→ **EXERCISE**
The answer consists only of the lines from the beginning of the listing below to the line holding "pinky dip: (364, 312)", inclusive, with every picture removed.

==== DATA EXCERPTS ====

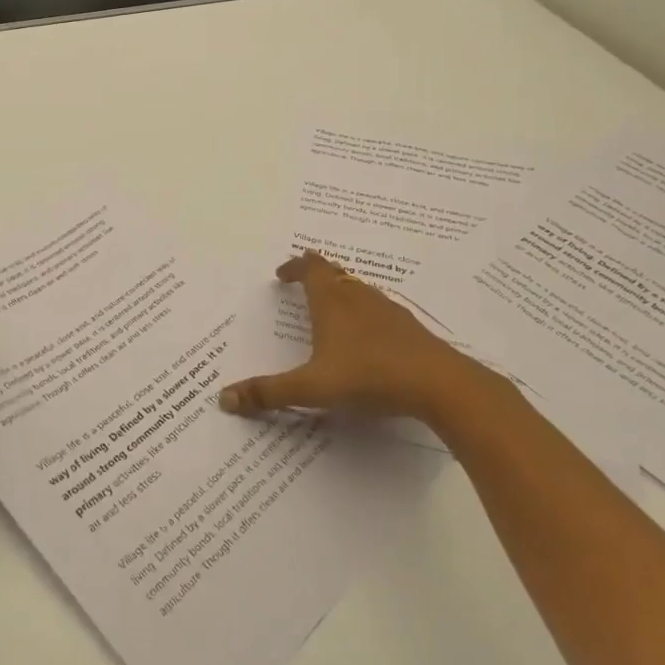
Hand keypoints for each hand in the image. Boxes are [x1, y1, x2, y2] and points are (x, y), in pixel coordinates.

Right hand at [219, 252, 508, 429]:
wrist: (440, 384)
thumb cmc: (368, 376)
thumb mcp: (312, 388)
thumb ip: (269, 393)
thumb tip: (224, 398)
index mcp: (331, 301)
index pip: (310, 268)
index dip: (294, 266)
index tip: (282, 273)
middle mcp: (358, 296)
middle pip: (335, 273)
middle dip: (316, 274)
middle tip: (301, 281)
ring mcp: (388, 310)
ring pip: (359, 289)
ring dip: (341, 291)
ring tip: (330, 306)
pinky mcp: (409, 328)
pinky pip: (378, 309)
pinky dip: (364, 312)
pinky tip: (367, 336)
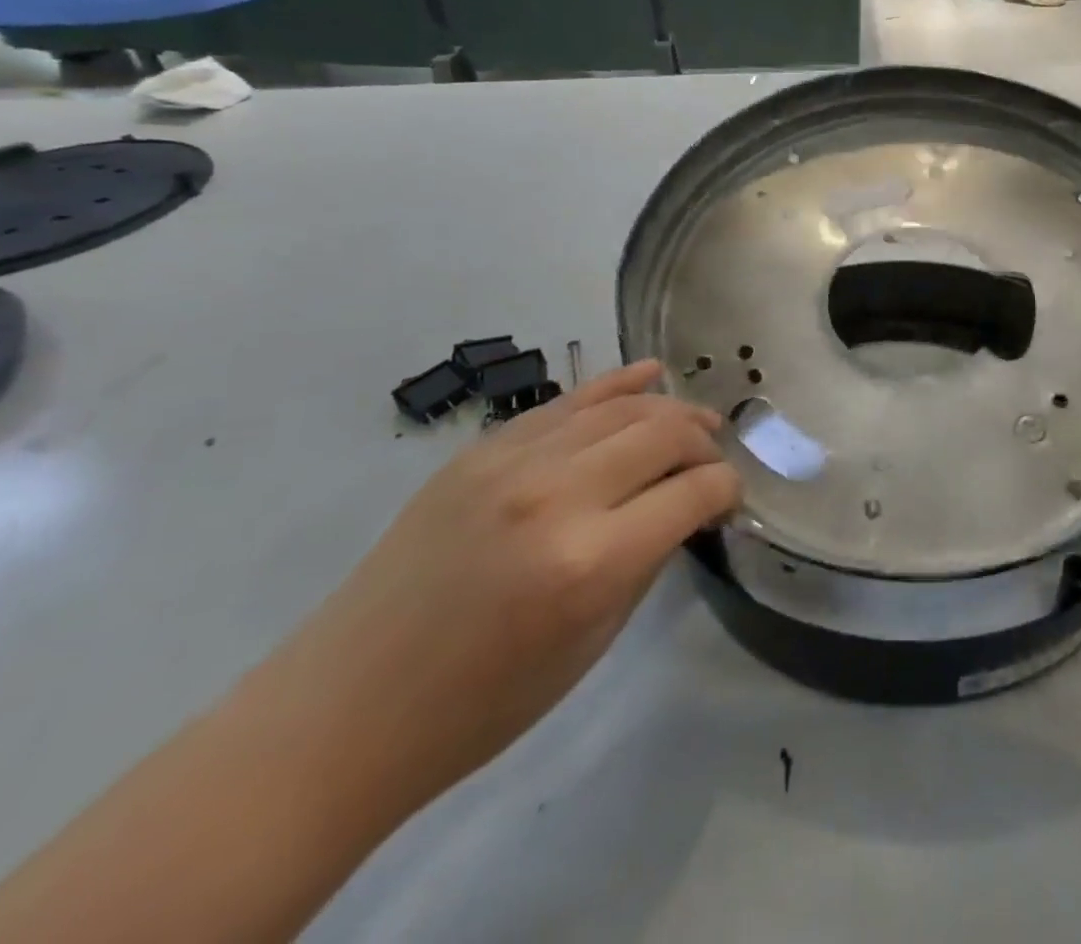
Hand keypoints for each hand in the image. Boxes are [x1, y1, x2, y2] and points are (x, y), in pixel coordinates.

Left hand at [248, 360, 740, 811]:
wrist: (349, 706)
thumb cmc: (481, 702)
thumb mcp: (591, 643)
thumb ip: (647, 559)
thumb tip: (685, 507)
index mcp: (592, 560)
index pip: (694, 492)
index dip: (727, 490)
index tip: (730, 501)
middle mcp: (558, 494)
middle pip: (664, 434)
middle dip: (703, 444)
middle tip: (714, 462)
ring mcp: (514, 461)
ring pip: (621, 407)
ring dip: (670, 410)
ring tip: (696, 422)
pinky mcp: (483, 449)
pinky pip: (567, 401)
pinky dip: (616, 385)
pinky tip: (650, 374)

====

→ **ANSWER SECTION**
Hand keypoints for each hand in the image. Boxes are [x1, y1, x2, y2] and points are (x, y), in pixel coordinates.

Right hand at [219, 252, 508, 429]:
wrist: (440, 384)
thumb cmc: (368, 376)
thumb mcp: (312, 388)
thumb ip: (269, 393)
thumb tip: (224, 398)
index mcp: (331, 301)
index pip: (310, 268)
index dip: (294, 266)
index tip: (282, 273)
middle mcp: (358, 296)
middle pip: (335, 273)
middle dip: (316, 274)
middle tip: (301, 281)
ring mcp: (388, 310)
ring pip: (359, 289)
ring dip: (341, 291)
ring tip: (330, 306)
pinky mcp: (409, 328)
pinky pip: (378, 309)
pinky dip: (364, 312)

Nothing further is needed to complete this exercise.